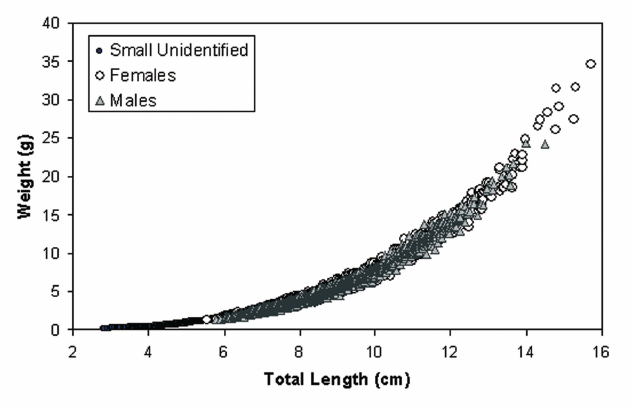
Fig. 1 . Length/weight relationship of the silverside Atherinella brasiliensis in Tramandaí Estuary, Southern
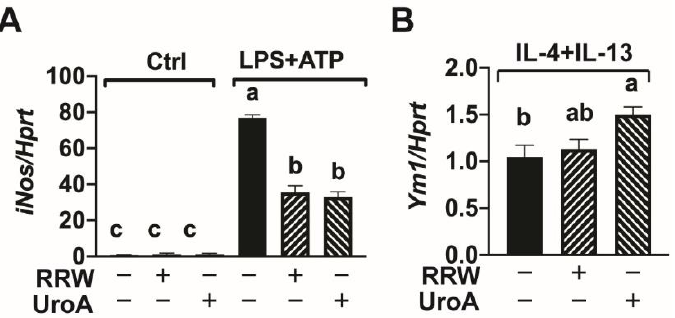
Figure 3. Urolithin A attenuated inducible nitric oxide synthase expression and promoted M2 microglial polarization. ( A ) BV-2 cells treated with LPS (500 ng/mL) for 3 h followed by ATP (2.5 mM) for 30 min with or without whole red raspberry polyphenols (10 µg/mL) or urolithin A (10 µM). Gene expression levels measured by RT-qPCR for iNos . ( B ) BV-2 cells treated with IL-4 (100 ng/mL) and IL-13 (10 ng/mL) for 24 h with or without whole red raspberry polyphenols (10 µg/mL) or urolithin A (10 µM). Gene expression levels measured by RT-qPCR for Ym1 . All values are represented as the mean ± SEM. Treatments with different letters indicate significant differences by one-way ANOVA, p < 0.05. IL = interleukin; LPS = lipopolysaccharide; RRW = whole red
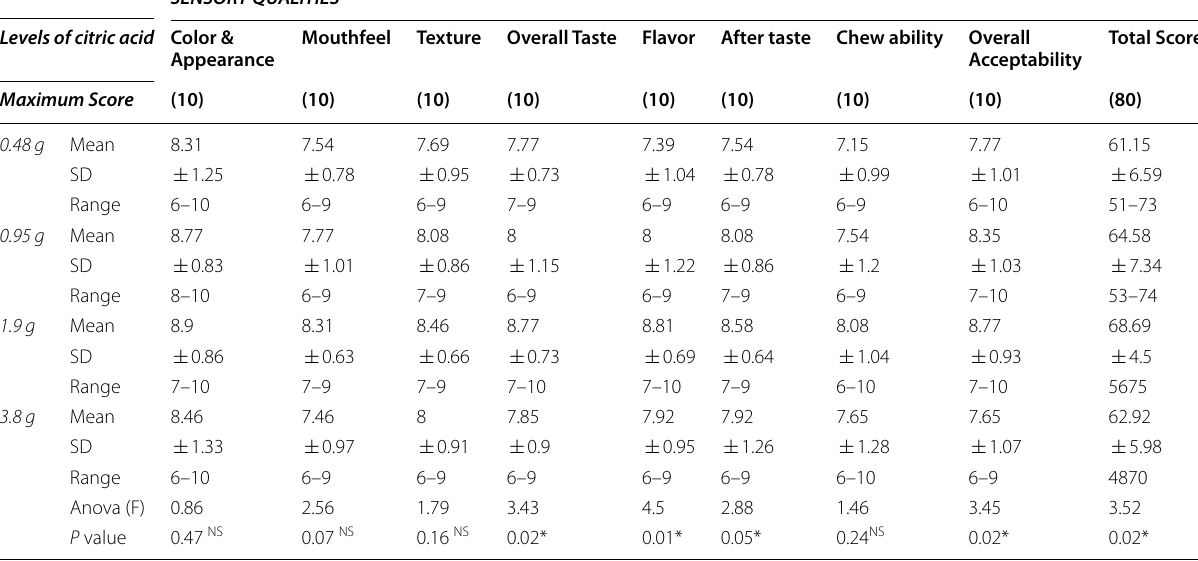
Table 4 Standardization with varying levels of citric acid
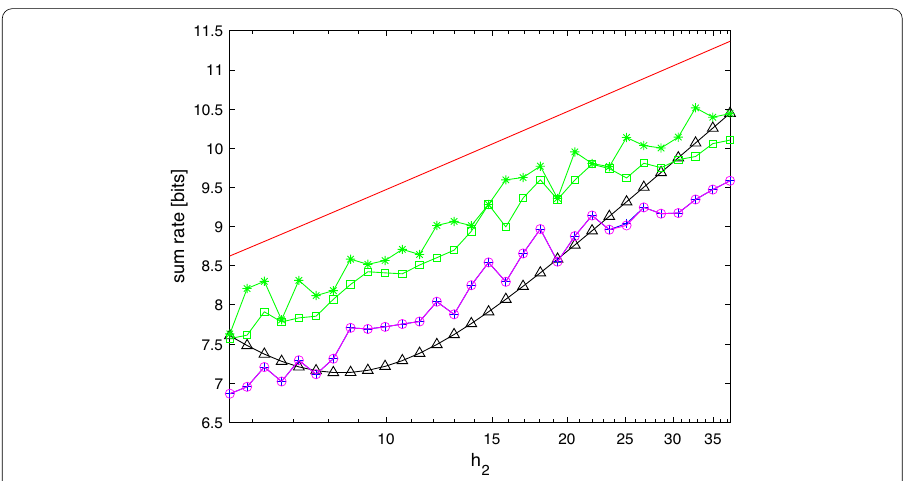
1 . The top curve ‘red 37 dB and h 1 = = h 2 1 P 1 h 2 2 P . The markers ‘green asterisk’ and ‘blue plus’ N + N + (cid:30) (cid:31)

--

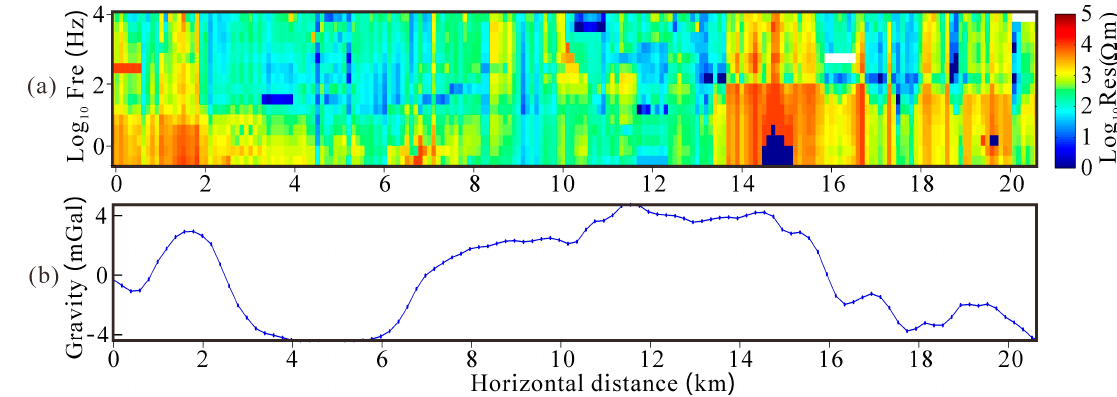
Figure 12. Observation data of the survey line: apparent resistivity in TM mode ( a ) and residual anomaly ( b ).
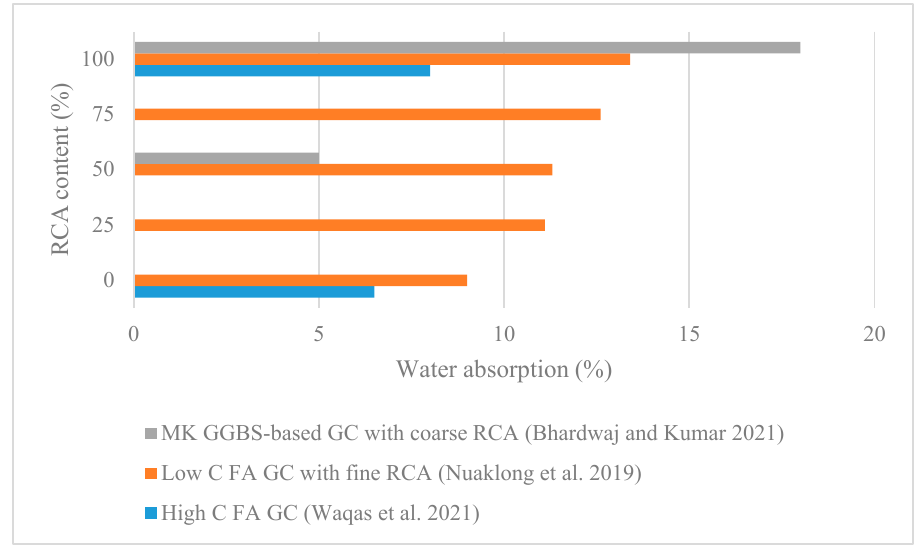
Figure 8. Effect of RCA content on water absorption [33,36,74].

◆ Task description ◆
Locate the lines above that contain "levels" and copy them.

◆ Result for this exercise ◆
Figure 3. Urolithin A attenuated inducible nitric oxide synthase expression and promoted M2 microglial polarization. ( A ) BV-2 cells treated with LPS (500 ng/mL) for 3 h followed by ATP (2.5 mM) for 30 min with or without whole red raspberry polyphenols (10 µg/mL) or urolithin A (10 µM). Gene expression levels measured by RT-qPCR for iNos . ( B ) BV-2 cells treated with IL-4 (100 ng/mL) and IL-13 (10 ng/mL) for 24 h with or without whole red raspberry polyphenols (10 µg/mL) or urolithin A (10 µM). Gene expression levels measured by RT-qPCR for Ym1 . All values are represented as the mean ± SEM. Treatments with different letters indicate significant differences by one-way ANOVA, p < 0.05. IL = interleukin; LPS = lipopolysaccharide; RRW = whole red
Table 4 Standardization with varying levels of citric acid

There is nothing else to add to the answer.